• **TASK INSTRUCTIONS**
1. In the abstract on procyanidin B2 and nicotine, which two enzymes of tetrahydrobiopterin synthesis did PCB2 raise?
2. Using the abstract on procyanidin B2 and nicotine, please explain why the authors conclude that PCB2 works through PPARδ.

Procyanidin B2 ameliorates endothelial dysfunction induced by nicotine via the induction of tetrahydrobiopterin synthesis

Smoking is an independent risk factor for the cardiovascular diseases. Nicotine, a major component of tobacco, is responsible for the impaired endothelial-dependent vasorelaxation in smokers. Procyanidin B2 (PCB2), a natural flavonoid, has been reported to possess several potential beneficial effects on the cardiovascular system. However, whether PCB2 prevents nicotine-induced endothelial dysfunction remains unknown. In this study, we demonstrated that PCB2 improved nicotine-impaired endothelium-dependent vasorelaxation in mouse thoracic aortas. Mechanistically, PCB2 increased the expression levels of dihydrofolate reductase (DHFR) and GTP cyclohydrolase 1 (GCH1), two important enzymes in the synthesis of tetrahydrobiopterin (BH₄), in mouse aortas and cultured ECs. GSK0660, a selective antagonist of peroxisome proliferator-activated receptor δ (PPARδ), abolished the PCB2-induced effects on BH₄ synthesis, nitric oxide (NO) production and vasodilation. Collectively, we demonstrated that PCB2 mitigates nicotine-induced endothelial dysfunction through a PPARδ-BH₄ dependent manner, thereby suggesting a novel role of PCB2 in preventing vascular dysfunction caused by nicotine exposure.

• **PROVIDED MATERIAL**
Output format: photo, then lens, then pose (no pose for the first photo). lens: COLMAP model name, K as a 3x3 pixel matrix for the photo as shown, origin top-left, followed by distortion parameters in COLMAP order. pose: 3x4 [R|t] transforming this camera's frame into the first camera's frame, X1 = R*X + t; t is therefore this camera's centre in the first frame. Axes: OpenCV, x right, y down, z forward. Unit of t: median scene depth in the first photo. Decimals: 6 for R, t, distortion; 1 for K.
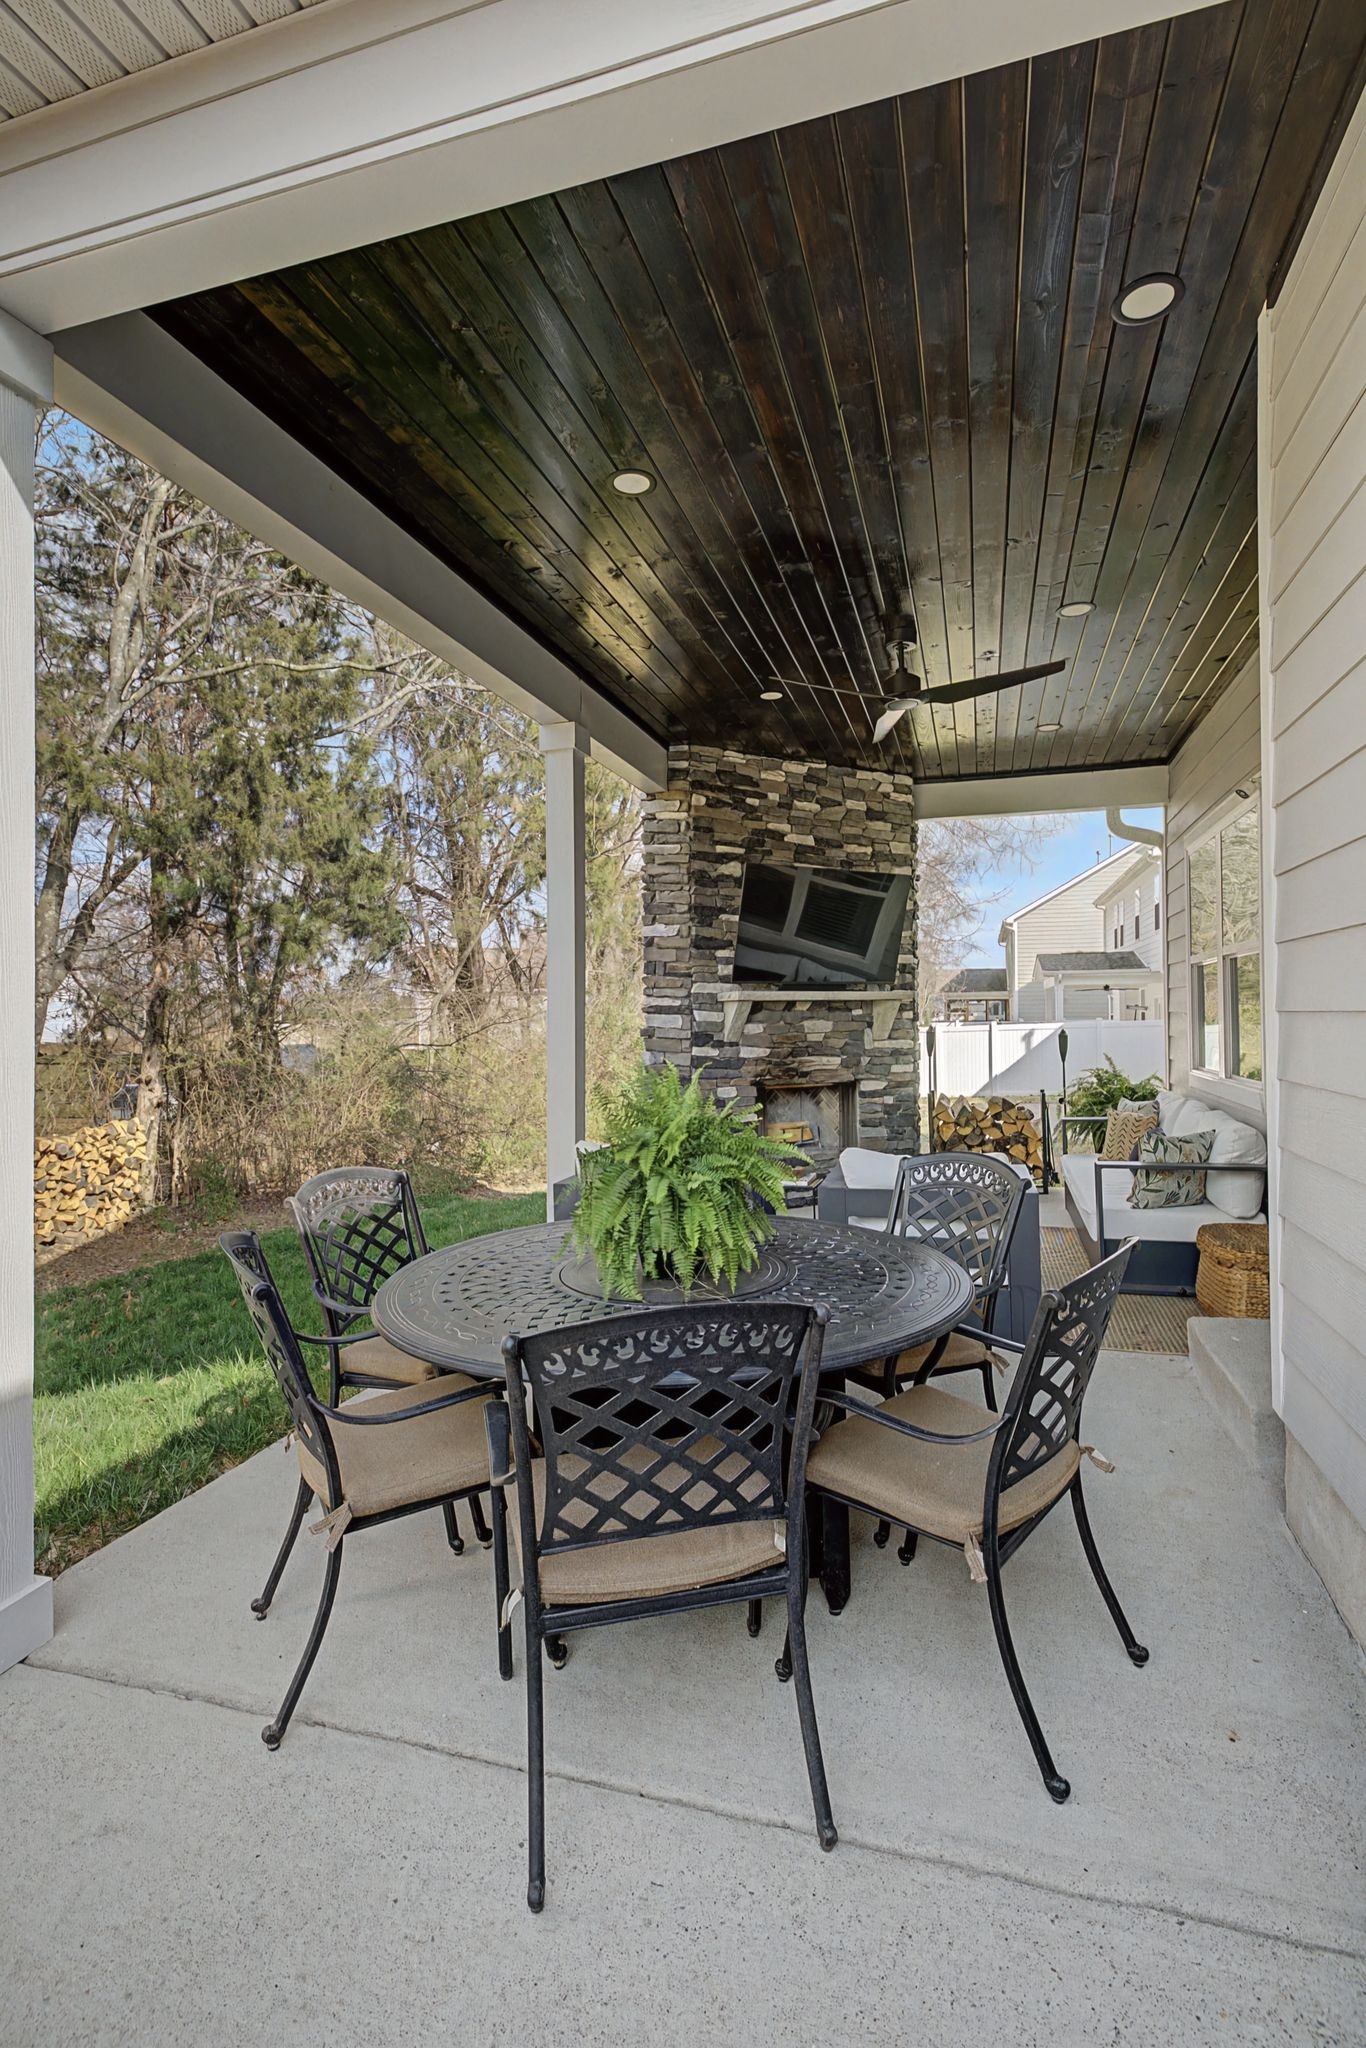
lens RADIAL K [[971.5, 0, 682.1], [0, 971.5, 1004.9], [0, 0, 1]] dist [-0.000484, -0.000200]
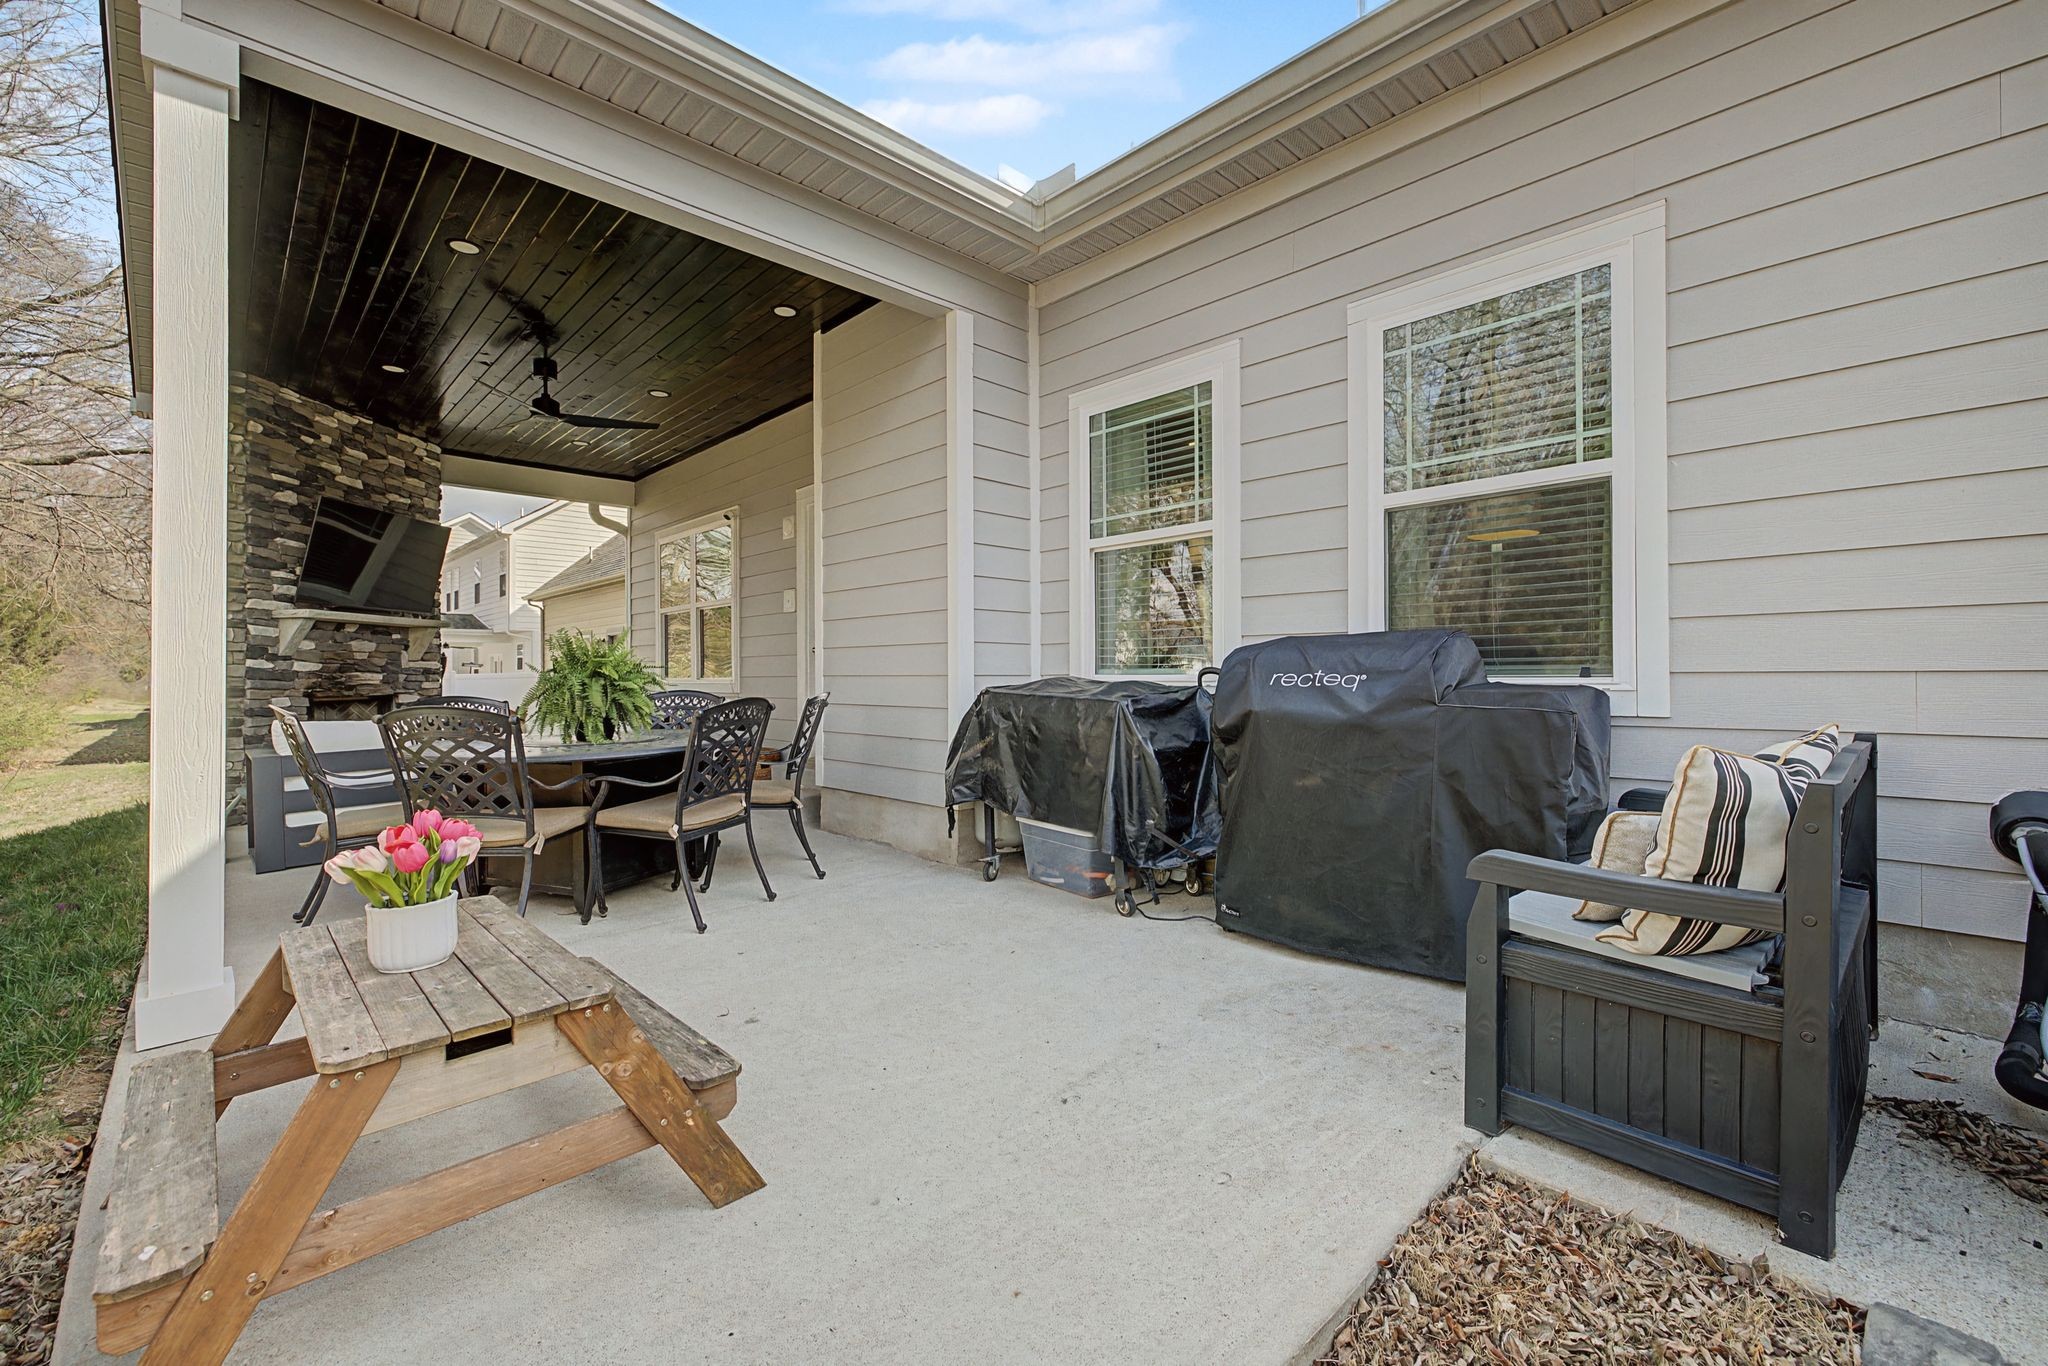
lens RADIAL K [[860.5, 0, 1021.7], [0, 860.5, 682.0], [0, 0, 1]] dist [-0.000912, -0.000516]
pose [[0.496080, 0.001527, 0.868275, -0.368160], [-0.006177, 0.999979, 0.001770, 0.059168], [-0.868255, -0.006241, 0.496079, -0.190694]]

• **ANSWER SET**
1. Dihydrofolate reductase (DHFR) and GTP cyclohydrolase 1 (GCH1).

2. GSK0660, a selective PPARδ antagonist, abolished the PCB2-induced effects on BH₄ synthesis, nitric oxide production and vasodilation. From this, the authors conclude that PCB2 mitigates nicotine-induced endothelial dysfunction in a PPARδ-BH₄ dependent manner.